Homme and other group members have been struggling with the City Council to stop the widening of Bastanchury Road and Euclid Street in the city. A one-mile stretch of Bastanchury behind Homme’s house is scheduled to be widened in 1991 from four lanes to six. Improvements to a portion of Euclid is slated for later this year.

At issue Thursday was a four-paragraph summary Fox wrote of the group’s ballot measure. The measure, which needs about 6,000 signatures to qualify for the ballot, would halt nearly any city road improvement that would cause traffic noise to rise above limits set out in the city’s general plan.

Traffic on several stretches of Bastanchury and most other large streets in Fullerton already exceeds that level, city officials have said.

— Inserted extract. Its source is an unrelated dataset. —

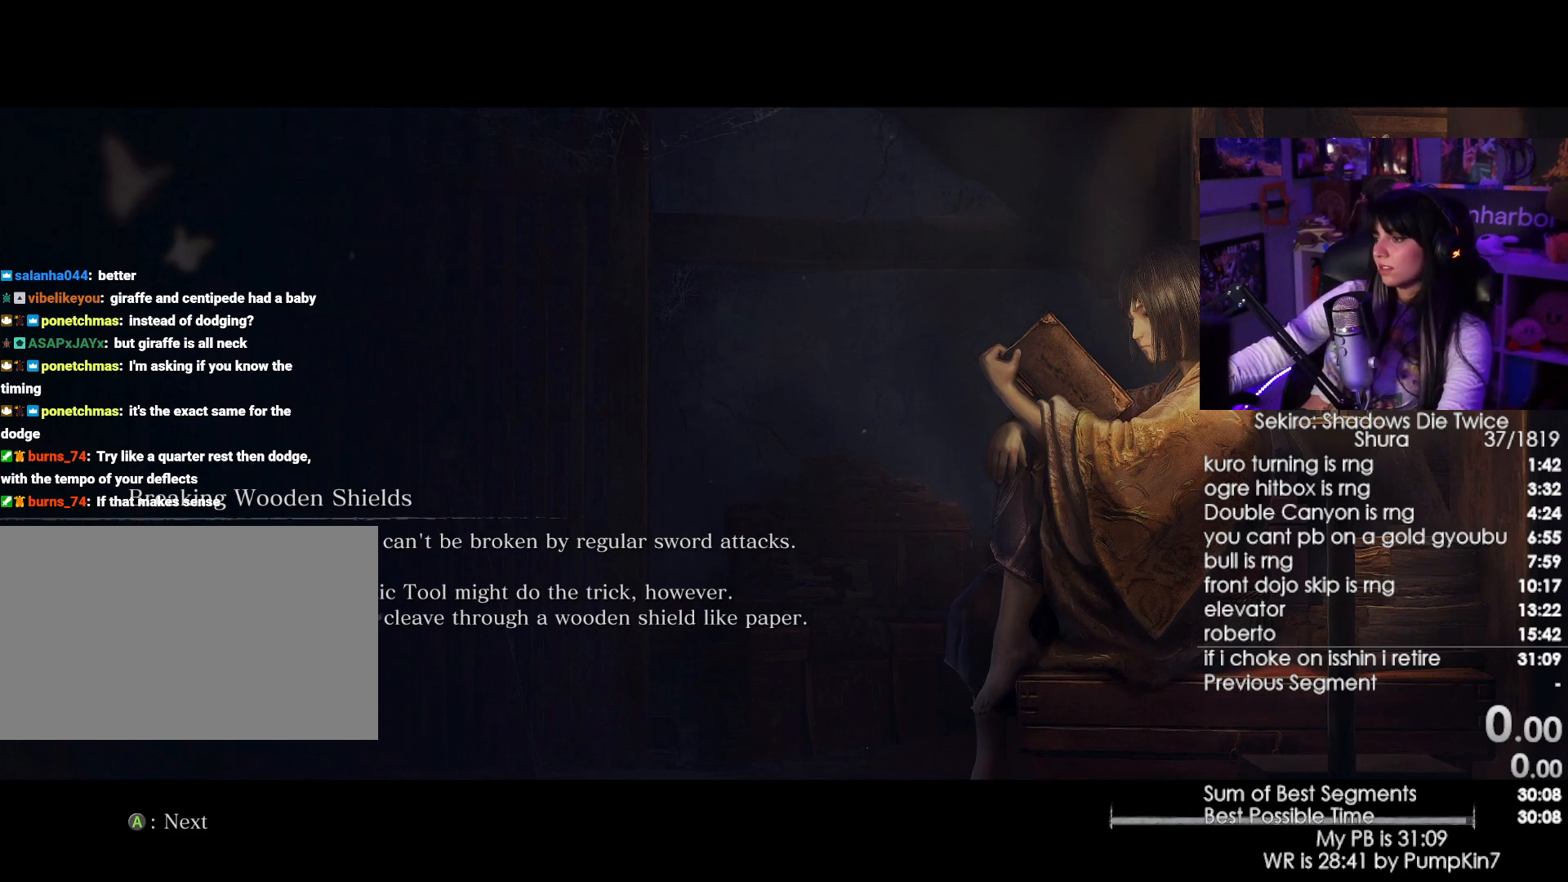
{"keys": [], "mouse": [], "events": [[384, "e", "down"], [467, "e", "up"]]}
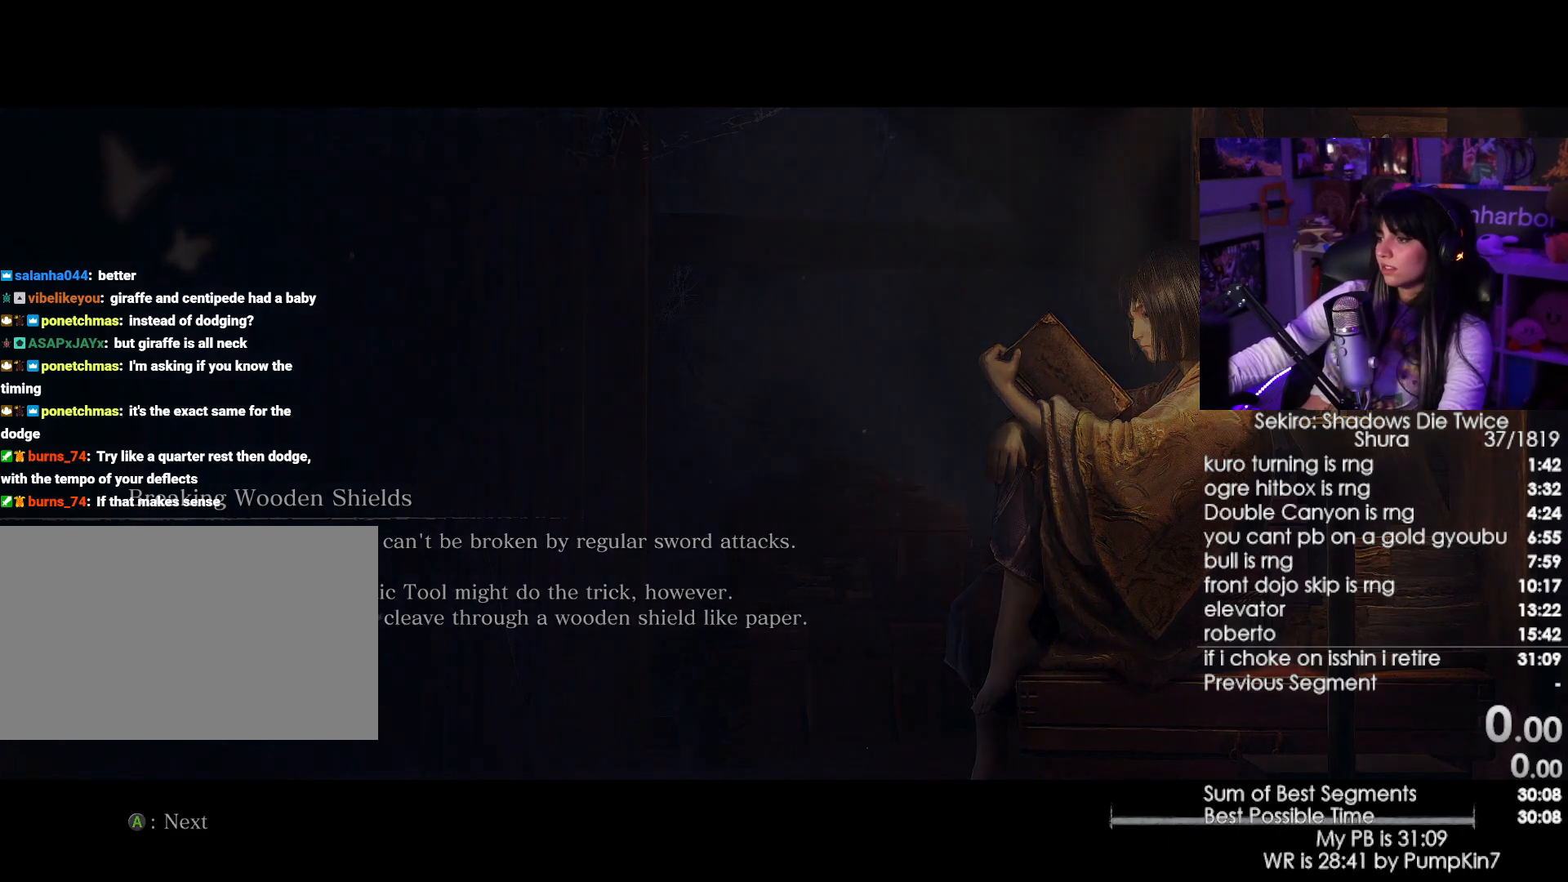
{"keys": [], "mouse": [], "events": []}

Fox’s summary, which must appear at the top of petitions circulated to qualify the measure for the ballot, concludes that “the practical effect of the initiative would be to prevent the city from improving traffic circulation and safety on a number of existing arterial streets and highways.”

Straying from summarizing the measure and delving into its possible effects is not Fox’s responsibility, Bauer said.

“I don’t think that’s a summary of the petition,” he said. “It’s an argument.”

Fox’s summary probably “would cause a lot of people to vote against this initiative when they learn this information,” he said. “But they shouldn’t learn it here.”